Note: I'm refereshing my complex analysis skills in order to learn some analytic number theory. Here's one (basic) claim I'd like to prove and my attempt. My questions are:
- Is my partial attempt correct?
- Are there better (or shorter) ways to prove it? I may be going a bit too much into the details instead of using general theorems.
I'd like to prove that if $f:\mathbb{C}\rightarrow\mathbb{C}$ is defined by $f(z)=\int_1^\infty e^{-x}x^z\,dx$ then $f$ is complex analytic.
My attempt: Define $f_n(z)=\int_1^n e^{-x}x^z\,dx$. Then it's enough to prove that for each $n$, the function $f_n$ is holomoprphic and that $f_n$ converges uniformly on compact sets.

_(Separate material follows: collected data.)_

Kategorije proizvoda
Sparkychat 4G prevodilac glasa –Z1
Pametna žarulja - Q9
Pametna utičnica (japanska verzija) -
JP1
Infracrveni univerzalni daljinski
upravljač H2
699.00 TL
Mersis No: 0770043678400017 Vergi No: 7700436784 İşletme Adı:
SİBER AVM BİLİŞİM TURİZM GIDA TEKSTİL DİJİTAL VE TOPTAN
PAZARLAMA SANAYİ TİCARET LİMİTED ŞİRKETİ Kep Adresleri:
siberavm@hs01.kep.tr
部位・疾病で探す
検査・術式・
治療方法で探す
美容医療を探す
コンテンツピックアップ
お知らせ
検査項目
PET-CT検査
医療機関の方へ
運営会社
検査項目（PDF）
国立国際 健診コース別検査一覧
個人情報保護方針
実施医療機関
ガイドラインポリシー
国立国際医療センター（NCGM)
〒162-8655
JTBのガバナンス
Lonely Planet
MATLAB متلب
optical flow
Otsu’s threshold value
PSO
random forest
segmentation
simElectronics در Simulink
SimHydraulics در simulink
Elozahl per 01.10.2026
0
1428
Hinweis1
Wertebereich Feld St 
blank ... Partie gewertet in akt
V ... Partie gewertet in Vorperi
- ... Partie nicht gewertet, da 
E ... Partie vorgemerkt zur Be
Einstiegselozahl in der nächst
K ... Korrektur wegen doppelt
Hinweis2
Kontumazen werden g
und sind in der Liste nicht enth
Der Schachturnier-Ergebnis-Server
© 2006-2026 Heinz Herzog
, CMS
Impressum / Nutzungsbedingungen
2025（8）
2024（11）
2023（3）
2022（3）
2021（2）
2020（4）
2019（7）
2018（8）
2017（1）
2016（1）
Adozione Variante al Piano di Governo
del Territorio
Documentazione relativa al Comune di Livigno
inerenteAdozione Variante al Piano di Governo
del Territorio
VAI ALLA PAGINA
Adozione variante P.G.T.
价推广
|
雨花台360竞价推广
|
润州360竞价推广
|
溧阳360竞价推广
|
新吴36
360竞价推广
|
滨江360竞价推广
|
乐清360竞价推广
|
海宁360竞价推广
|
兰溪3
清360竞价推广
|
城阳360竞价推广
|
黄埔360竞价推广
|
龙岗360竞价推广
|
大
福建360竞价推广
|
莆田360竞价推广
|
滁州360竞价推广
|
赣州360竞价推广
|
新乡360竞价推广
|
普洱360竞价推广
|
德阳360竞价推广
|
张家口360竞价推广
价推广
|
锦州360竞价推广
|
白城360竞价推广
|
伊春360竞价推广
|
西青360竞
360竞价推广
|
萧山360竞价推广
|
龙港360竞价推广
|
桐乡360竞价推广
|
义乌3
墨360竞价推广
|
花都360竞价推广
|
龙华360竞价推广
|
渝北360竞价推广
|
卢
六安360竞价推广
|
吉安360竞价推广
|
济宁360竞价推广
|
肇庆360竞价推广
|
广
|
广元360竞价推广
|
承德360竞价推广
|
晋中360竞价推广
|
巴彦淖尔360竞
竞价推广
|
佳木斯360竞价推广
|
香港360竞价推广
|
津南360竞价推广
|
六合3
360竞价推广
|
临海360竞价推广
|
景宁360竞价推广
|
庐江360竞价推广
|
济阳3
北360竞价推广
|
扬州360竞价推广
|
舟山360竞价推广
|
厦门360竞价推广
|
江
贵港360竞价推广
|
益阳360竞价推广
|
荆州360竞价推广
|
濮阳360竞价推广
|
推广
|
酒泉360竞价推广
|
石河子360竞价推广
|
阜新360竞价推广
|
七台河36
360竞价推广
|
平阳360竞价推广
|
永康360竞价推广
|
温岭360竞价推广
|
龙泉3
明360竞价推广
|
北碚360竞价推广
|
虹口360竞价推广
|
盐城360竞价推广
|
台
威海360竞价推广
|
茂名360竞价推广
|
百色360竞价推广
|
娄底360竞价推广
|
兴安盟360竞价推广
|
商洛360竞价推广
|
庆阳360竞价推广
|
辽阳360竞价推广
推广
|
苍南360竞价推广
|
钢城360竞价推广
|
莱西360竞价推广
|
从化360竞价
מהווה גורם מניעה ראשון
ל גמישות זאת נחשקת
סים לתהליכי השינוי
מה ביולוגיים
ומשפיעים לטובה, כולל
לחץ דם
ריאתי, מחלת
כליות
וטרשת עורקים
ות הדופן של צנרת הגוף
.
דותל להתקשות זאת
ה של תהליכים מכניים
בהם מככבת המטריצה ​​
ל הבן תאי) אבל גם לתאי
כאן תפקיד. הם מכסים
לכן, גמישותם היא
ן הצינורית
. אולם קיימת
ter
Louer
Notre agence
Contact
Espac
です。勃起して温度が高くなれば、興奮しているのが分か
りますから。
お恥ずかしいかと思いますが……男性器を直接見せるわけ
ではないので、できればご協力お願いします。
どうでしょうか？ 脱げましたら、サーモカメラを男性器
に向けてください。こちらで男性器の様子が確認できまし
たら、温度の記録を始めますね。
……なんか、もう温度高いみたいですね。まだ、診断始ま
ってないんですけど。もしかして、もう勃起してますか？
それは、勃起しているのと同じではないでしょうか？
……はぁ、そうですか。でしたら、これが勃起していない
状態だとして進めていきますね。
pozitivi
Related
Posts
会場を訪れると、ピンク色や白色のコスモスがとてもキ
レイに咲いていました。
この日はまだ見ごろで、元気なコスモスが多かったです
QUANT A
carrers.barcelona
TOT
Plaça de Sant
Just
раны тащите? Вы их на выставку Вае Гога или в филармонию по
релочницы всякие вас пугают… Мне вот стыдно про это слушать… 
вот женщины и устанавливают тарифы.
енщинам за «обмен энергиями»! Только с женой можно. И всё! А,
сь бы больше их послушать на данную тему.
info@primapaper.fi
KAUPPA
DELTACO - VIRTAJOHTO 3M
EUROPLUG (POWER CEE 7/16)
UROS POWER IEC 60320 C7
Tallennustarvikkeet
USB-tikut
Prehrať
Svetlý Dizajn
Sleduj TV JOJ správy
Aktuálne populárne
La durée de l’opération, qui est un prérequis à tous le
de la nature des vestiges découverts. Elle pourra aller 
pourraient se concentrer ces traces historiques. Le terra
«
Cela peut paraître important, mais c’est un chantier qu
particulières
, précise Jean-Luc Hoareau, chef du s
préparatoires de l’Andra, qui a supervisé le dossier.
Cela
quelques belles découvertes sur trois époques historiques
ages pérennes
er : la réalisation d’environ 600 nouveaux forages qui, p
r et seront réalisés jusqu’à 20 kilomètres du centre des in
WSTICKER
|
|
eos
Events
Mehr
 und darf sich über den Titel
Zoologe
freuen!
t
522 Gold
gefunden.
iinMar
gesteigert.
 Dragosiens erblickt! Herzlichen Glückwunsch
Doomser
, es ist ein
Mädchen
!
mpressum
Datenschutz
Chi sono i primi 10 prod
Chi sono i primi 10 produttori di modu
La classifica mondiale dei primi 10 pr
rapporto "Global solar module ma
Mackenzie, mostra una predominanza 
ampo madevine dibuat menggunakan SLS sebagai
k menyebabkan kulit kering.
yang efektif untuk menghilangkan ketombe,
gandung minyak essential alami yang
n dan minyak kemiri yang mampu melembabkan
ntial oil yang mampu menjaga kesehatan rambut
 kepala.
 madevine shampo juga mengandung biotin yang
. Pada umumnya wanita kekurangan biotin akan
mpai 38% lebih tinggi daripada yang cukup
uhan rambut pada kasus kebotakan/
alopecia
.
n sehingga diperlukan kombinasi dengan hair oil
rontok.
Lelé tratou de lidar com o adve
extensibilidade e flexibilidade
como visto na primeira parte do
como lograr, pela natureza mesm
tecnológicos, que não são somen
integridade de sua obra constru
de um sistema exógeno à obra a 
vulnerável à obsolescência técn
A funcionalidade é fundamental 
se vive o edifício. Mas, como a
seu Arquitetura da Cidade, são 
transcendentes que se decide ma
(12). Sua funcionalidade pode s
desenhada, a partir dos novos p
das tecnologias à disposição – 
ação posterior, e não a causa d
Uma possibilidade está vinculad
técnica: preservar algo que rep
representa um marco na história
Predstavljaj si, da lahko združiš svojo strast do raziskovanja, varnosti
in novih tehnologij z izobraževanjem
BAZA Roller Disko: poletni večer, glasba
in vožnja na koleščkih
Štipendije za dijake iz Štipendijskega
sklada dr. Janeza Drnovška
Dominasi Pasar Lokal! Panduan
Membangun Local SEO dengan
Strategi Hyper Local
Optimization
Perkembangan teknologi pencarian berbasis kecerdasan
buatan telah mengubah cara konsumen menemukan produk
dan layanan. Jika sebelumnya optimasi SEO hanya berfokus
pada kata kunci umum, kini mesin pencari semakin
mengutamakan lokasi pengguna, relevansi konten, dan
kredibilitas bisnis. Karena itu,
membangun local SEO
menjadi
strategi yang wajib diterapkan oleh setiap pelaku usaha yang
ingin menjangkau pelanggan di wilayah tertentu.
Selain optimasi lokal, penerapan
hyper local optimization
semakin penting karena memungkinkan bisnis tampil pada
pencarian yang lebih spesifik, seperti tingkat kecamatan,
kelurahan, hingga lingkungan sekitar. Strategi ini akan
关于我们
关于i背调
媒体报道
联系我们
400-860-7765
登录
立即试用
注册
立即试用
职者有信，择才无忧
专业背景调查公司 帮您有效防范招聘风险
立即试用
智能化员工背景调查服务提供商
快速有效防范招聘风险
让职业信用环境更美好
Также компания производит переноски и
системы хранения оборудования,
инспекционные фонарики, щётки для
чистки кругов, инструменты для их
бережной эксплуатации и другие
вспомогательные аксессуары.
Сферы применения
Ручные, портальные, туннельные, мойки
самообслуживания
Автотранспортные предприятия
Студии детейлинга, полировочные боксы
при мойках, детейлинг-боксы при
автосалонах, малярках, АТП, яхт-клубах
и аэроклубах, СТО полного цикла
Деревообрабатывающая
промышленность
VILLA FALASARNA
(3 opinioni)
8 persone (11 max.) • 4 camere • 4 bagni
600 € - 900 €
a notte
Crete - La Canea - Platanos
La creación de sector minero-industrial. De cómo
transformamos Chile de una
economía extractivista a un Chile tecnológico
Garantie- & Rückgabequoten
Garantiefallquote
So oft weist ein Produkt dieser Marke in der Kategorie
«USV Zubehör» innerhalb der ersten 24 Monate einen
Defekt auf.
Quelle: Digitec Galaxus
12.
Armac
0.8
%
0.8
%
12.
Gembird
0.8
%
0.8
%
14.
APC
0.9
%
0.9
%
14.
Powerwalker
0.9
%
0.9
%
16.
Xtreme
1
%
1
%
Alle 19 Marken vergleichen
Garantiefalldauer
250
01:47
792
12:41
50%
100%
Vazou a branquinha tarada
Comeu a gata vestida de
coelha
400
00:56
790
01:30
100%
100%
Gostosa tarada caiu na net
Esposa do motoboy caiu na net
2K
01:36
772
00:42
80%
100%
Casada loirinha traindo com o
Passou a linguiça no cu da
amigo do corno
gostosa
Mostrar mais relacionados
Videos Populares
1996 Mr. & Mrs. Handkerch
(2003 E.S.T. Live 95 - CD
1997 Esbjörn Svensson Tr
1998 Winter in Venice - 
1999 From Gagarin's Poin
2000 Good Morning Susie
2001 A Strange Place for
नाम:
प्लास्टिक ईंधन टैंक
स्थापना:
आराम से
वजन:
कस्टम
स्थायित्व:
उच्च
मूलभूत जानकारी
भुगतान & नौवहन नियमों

As for the first point, the integral is a limit of Riemann sums and each Riemann sum is complex analytic. So it's enough to prove that the Riemann sums converge to the integral uniformly in compact sets (relative to $z$). I think that follows from equicontinuity of $e^{-x} x^z$ in $[1,n]$ and $Re(z)$ being bounded in compact sets.
As for the second point, in a compact set $Re(z)$ is bounded, say, by $K$. Then $|x^z|\leq x^K$. Now $|f_m(z)-f_n(z)|= \left| \int_n^m e^{-x}x^z\,dx\right| \leq\int_n^m e^{-x}|x^z|\,dx \leq \int_n^m e^{-x}x^K \, dx \overset{n,m\rightarrow \infty}{\longrightarrow}0.$ So, the convergence really is uniform.